Extract to read
================================

Early holiday marketing this year helps retailers and shoppers because of how taxed the supply chain is. Messaging that is transparent and clearly designed to help holiday shoppers ensure they get what they want will overcome the irritation consumers have felt in the past about premature marketing. When it’s clear that marketing efforts are intended to help the consumer, the potential for fatigue lessens significantly. This is the only approach that could save shelves from being empty when shoppers need gifts most.

Jeff Weidauer
BrainTrust

Holiday marketing has continued its creep into October and even September. This year will see more marketing, earlier than ever. Black Friday may mark the end of the shopping season rather than the start.

Oliver Guy
BrainTrust
Oliver Guy
Global Industry Architect, Microsoft Retail
7 months 21 hours ago

Hearing the first Christmas song in a store is always a watershed moment for me. The earliest ever was last year in the first week of November – as soon as Halloween was finished with!
This year could be interesting, there are comments in the media about buying early to avoid disappointment due to shortages related to supply chain issues. As a consumer it is difficult to know whether it is “propaganda” to encourage spending or not.

Some supply chain leaders may well be genuinely worried and are trying to spread the demand – which makes sense.

Georganne Bender
BrainTrust

Christmas creep is real. When I started in retail nothing happened to promote Christmas until after Thanksgiving but those days are long gone. These days retailers have a tendency to start pushing Christmas before Halloween is here. And this year is different, we’re starting early because we don’t know if we will get the goods consumers want, when they want them.

But there’s a difference between tastefully marketing Christmas merchandise in November and slamming consumers with daily email blasts that scream Christmas but have little value. We’re already in the holiday mood; good holiday marketing will be welcomed by most consumers.

Dick Seesel
BrainTrust

I have already seen retailer marketing around the theme of “buy early, before we run out of merchandise.” But there is no reason why stores should avoid true holiday messaging as soon as Halloween is over — in other words, next week. It’s a sprint from November 1st to Christmas (and Hanukkah lands very early this year) so stores can’t be blamed for stepping on the gas after the challenges of the past 20 months.

Richard Hernandez
BrainTrust

Holiday marketing began some time ago. Customers are being urged to buy now due to constrained supply chain issues. I would always like to see it start on the first of November, but that hasn’t happened in a very long time. Every retailer from Amazon to Macy’s is thinking the same thing – let’s get a head start before anyone else does. When I hear holiday music in October, that’s when I think it’s too early.

Nicola Kinsella
BrainTrust

This year is different. There are huge supply chain issues and labor shortages that are going to impact both product availability and delivery. What’s more, like the NRF study, our recent holiday shopping survey showed a trend towards early shopping. Specifically, 28 percent of U.S. consumers responded that they plan to start their holiday shopping before November, and 52 percent before Black Friday. So marketing early, given the conditions, makes sense.

================================

Given records
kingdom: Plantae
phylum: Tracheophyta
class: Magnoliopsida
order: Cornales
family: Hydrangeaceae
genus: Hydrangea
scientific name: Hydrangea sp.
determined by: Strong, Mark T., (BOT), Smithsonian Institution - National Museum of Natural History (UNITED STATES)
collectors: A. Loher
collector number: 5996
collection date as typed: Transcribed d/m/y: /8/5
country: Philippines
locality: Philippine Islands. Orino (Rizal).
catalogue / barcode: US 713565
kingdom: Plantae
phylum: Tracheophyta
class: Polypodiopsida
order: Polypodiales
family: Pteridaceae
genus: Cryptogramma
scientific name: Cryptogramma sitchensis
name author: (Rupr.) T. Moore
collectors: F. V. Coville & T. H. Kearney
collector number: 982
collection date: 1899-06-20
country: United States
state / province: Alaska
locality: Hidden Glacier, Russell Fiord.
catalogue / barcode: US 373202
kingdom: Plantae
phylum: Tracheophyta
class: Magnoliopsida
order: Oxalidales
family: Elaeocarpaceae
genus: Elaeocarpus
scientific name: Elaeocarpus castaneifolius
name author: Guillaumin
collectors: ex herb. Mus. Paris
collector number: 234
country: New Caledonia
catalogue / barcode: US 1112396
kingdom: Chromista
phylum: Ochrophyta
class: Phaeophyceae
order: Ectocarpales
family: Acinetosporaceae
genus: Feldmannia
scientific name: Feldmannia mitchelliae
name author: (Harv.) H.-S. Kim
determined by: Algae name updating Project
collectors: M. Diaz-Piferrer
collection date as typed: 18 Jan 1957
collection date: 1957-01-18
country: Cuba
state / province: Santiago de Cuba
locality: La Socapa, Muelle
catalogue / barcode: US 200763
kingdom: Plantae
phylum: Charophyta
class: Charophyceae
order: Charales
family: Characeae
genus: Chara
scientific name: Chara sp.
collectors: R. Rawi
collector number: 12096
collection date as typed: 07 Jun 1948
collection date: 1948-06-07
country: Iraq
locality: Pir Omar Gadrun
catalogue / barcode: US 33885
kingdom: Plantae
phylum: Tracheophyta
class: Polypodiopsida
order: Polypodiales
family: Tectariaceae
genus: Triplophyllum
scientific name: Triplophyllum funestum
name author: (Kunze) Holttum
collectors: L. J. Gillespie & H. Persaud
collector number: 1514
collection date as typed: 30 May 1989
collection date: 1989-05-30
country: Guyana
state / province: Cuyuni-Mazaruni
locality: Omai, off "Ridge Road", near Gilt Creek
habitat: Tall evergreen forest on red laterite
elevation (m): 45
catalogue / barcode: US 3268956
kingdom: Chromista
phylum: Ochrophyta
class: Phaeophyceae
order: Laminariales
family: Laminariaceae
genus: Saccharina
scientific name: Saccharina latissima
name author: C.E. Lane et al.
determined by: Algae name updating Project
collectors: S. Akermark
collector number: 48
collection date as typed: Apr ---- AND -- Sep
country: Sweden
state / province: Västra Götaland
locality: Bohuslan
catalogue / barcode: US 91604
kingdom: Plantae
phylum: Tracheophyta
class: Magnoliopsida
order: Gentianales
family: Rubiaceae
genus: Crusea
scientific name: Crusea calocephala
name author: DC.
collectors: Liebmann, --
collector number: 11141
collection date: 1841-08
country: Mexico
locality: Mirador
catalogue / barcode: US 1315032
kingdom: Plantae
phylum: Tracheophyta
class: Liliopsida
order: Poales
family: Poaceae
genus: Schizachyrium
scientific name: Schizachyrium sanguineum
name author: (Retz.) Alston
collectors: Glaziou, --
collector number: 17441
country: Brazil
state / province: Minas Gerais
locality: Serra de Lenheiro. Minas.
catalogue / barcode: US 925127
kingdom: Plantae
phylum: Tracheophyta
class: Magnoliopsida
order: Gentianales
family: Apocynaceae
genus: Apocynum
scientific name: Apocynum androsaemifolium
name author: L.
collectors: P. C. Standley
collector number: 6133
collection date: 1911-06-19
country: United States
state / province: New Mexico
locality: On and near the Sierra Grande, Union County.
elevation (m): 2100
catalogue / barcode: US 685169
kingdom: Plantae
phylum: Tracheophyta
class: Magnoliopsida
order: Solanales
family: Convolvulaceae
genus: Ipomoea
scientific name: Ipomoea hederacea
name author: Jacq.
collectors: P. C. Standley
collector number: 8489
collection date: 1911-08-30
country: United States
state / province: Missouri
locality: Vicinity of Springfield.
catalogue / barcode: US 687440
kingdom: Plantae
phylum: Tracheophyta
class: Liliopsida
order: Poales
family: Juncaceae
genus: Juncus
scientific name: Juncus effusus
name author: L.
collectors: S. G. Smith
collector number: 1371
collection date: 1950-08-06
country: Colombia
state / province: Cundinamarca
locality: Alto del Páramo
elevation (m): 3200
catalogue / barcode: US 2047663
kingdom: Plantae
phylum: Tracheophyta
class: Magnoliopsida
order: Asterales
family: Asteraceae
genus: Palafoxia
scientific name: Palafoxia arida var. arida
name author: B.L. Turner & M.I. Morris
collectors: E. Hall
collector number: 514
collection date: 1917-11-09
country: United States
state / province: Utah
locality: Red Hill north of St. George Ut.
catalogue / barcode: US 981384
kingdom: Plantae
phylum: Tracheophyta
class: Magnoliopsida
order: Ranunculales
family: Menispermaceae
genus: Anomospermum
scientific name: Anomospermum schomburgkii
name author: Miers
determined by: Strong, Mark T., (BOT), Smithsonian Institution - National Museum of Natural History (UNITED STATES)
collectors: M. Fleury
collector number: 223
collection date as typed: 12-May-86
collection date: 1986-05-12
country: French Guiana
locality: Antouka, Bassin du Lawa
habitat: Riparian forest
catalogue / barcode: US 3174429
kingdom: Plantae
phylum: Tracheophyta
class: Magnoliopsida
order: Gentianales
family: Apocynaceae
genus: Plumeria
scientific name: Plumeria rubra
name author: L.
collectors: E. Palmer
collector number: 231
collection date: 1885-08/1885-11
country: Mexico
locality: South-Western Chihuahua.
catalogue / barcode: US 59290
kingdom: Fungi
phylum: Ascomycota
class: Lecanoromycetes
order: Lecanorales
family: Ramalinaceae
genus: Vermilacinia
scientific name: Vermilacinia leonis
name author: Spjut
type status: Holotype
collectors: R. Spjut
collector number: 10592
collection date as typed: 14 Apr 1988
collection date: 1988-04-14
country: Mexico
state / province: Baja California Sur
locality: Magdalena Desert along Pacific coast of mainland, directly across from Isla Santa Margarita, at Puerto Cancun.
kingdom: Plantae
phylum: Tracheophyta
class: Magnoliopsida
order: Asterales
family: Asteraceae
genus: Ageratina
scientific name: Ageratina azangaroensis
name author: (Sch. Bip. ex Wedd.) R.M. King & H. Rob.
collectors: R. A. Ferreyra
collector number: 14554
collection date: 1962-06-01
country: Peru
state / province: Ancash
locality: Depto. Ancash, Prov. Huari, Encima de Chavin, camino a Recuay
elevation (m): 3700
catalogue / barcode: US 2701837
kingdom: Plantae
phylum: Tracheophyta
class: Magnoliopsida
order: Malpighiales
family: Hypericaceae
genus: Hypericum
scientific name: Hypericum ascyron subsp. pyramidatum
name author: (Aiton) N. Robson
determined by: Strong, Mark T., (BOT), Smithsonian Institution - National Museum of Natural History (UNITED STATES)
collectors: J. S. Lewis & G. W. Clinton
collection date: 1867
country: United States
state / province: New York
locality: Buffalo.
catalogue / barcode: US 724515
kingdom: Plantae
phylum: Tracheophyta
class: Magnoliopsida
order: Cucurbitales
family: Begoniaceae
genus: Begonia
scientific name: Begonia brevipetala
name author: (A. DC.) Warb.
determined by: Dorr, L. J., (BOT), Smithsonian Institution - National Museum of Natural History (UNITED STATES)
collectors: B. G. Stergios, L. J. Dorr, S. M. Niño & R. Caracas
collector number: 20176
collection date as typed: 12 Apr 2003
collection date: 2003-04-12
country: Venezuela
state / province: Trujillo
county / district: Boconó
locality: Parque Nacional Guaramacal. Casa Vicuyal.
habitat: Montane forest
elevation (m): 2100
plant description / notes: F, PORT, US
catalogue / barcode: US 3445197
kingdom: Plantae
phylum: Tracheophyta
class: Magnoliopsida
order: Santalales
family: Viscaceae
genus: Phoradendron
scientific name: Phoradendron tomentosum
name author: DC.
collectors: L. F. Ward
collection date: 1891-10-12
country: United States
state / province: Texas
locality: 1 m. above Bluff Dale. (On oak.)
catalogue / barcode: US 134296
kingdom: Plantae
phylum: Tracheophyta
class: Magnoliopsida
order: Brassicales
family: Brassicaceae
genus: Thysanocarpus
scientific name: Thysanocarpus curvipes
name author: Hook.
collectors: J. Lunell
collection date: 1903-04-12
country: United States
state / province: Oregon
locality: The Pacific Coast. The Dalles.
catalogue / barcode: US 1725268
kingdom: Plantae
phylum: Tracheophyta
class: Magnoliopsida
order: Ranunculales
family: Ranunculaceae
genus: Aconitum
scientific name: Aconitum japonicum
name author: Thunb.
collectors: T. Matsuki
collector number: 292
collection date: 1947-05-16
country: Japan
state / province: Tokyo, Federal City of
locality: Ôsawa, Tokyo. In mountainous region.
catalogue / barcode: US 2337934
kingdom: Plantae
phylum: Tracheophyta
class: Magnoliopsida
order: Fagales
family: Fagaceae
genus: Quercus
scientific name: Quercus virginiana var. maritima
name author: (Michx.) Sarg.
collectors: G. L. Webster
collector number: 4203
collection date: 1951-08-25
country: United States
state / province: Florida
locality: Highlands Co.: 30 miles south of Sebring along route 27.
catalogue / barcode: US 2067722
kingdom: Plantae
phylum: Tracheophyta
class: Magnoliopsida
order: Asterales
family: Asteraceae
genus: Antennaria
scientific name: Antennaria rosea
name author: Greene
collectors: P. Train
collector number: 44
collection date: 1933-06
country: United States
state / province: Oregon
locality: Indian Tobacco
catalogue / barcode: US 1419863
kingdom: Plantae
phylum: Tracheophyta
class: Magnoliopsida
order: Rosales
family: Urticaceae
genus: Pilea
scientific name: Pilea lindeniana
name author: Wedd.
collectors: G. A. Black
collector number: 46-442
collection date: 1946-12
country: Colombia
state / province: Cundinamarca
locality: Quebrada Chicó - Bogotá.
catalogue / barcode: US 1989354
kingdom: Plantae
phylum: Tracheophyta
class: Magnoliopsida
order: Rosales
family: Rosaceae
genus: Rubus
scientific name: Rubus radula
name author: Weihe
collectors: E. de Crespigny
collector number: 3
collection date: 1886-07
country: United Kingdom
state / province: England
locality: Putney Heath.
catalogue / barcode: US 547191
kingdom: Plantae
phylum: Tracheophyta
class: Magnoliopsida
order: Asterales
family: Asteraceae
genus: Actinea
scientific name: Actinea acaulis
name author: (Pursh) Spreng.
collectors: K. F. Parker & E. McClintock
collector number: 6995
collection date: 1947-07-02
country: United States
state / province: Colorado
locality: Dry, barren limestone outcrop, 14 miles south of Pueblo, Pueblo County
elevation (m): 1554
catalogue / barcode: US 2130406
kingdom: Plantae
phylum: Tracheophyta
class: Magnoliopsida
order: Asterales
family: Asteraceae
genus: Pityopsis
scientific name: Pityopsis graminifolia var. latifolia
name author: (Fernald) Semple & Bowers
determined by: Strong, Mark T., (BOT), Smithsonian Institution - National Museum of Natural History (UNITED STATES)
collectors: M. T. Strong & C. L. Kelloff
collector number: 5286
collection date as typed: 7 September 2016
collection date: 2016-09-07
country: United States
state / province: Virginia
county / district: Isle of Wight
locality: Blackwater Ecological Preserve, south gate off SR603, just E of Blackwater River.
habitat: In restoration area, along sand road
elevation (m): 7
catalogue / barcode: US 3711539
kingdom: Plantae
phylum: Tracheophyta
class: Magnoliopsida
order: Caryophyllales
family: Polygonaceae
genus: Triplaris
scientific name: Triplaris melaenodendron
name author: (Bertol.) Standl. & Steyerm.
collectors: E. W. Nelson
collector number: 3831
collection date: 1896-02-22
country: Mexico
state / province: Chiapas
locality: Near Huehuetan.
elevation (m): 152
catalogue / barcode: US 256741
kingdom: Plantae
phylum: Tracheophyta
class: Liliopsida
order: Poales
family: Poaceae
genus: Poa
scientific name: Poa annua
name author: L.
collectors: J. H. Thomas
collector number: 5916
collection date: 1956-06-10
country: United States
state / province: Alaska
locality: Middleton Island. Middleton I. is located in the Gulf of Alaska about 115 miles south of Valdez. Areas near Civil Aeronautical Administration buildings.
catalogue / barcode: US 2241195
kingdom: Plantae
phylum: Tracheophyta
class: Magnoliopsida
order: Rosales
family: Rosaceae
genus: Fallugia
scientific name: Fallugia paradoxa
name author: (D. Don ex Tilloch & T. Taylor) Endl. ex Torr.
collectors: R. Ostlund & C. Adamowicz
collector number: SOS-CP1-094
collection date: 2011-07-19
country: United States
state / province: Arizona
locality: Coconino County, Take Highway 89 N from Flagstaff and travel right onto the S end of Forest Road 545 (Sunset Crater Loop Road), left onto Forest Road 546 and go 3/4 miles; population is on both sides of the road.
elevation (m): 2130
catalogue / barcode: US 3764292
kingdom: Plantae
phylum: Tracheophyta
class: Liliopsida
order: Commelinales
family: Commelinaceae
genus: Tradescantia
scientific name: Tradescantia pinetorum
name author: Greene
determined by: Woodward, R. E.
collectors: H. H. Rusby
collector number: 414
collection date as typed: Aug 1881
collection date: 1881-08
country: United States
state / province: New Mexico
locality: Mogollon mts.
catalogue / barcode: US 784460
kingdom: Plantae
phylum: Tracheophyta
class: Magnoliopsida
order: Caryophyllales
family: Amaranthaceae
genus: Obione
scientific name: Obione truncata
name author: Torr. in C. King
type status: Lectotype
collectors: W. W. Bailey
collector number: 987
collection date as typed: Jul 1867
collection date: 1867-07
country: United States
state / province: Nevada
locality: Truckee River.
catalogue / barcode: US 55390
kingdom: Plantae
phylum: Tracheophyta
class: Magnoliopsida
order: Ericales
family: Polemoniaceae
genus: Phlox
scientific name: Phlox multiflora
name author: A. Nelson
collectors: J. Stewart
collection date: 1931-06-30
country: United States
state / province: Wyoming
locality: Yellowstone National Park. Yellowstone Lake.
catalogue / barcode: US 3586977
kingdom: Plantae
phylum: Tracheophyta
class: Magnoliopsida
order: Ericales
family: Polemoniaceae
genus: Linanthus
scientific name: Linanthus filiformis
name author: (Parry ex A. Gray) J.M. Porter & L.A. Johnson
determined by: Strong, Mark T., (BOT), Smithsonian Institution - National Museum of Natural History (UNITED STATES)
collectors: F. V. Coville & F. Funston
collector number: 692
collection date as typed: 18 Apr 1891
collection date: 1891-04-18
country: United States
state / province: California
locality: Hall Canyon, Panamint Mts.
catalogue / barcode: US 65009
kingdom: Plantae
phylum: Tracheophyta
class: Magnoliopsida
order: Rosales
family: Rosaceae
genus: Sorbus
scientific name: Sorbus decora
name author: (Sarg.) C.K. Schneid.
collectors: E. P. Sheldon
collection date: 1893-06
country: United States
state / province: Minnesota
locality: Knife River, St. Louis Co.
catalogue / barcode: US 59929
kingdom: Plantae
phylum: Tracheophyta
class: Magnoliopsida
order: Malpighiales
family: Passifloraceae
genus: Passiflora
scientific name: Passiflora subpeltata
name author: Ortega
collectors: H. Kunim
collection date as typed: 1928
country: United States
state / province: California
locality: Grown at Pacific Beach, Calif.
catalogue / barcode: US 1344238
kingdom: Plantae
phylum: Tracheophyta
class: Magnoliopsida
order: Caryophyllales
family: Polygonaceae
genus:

================================

What you will do
**A.** Translate this sentence from the comments on early holiday marketing into Spanish: "Holiday marketing has continued its creep into October and even September."
**B.** Summarize the comments on early holiday marketing in two sentences.
**C.** Carry the comments on early holiday marketing further, picking up right after the final sentence.
The records have nothing to do with the tasks.

Answers to the exercises
**A.** El marketing navideño ha seguido colándose en octubre e incluso en septiembre.

**B.** Holiday marketing now starts well before Thanksgiving, often before Halloween. This year, supply chain problems and labor shortages have retailers urging shoppers to buy early, and several commenters find that reasonable as long as the messages truly help shoppers rather than flood them with low-value emails.

**C.**
That said, fear based marketing – especially around the holidays – kills the mood. Luckily, I haven’t seen too much of it so far. Much more inviting to see some top names delivery messages such as:

  • Cozy, comfy, heartwarming, welcoming;
  • Get a head start/early deals/early access;
  • Gearing up to celebrate;
  • Holiday prep time is here;
  • Festive experiences;
  • Give gifts for new traditions outside.

They’re way more inspiring!

Kenneth Leung
BrainTrust

Early. I think the supply chain issues are well known enough that people are going to shop earlier to avoid disappointment. Also, some people are still not comfortable with in-store shopping or traveling, which means more gifts will be shipped to recipients rather than delivered in visits.

Craig Sundstrom
Guest

The title question is easy to answer: December 26! 🙂 (Well, that’s when it does start … or seems like it anyway).

As far as the messaging, I think people appreciate, and will respond to, honesty: so (subtle) reminders to shop or ship early — within reason — may prove beneficial.

OTOH, no one likes being treated like a child (unless it’s getting lots of presents, of course). And the “out-of-stock” dilemma is much more problematical: self-fulfilling prophesy might well be the result if expectation of shortages aggressively moves up buying; and if the merchandise ultimately gets delivered before the holiday(s) but after people have given up on it, it will have been a self-defeating effort.

Rich Kizer
BrainTrust

It already has, hasn’t it?

James Tenser
BrainTrust

Holiday hype has already begun, of course. The first harbingers were the warnings from TV news that shoppers will need to order earlier than ever to obtain wanted gifts that have been constrained due to #shipageddon. That message hits both the OOS and stress reduction notes.

Shikha Jain
BrainTrust

As consumers are becoming more aware of the supply chain challenges in mainstream news outlets, it is absolutely fair game to message how early commitment can lead to lower delivery costs and minimizes risk that an item will not be available.

The key will be helping the consumer understand that they should not wait for a “better deal” that is just around the corner. If a retailer has a promotion in early November, communicate that this is equal to or better than the Black Friday offers. Lay out in the website that there are strict delivery deadlines and pre-Christmas delivery will cost more and more the longer consumers wait.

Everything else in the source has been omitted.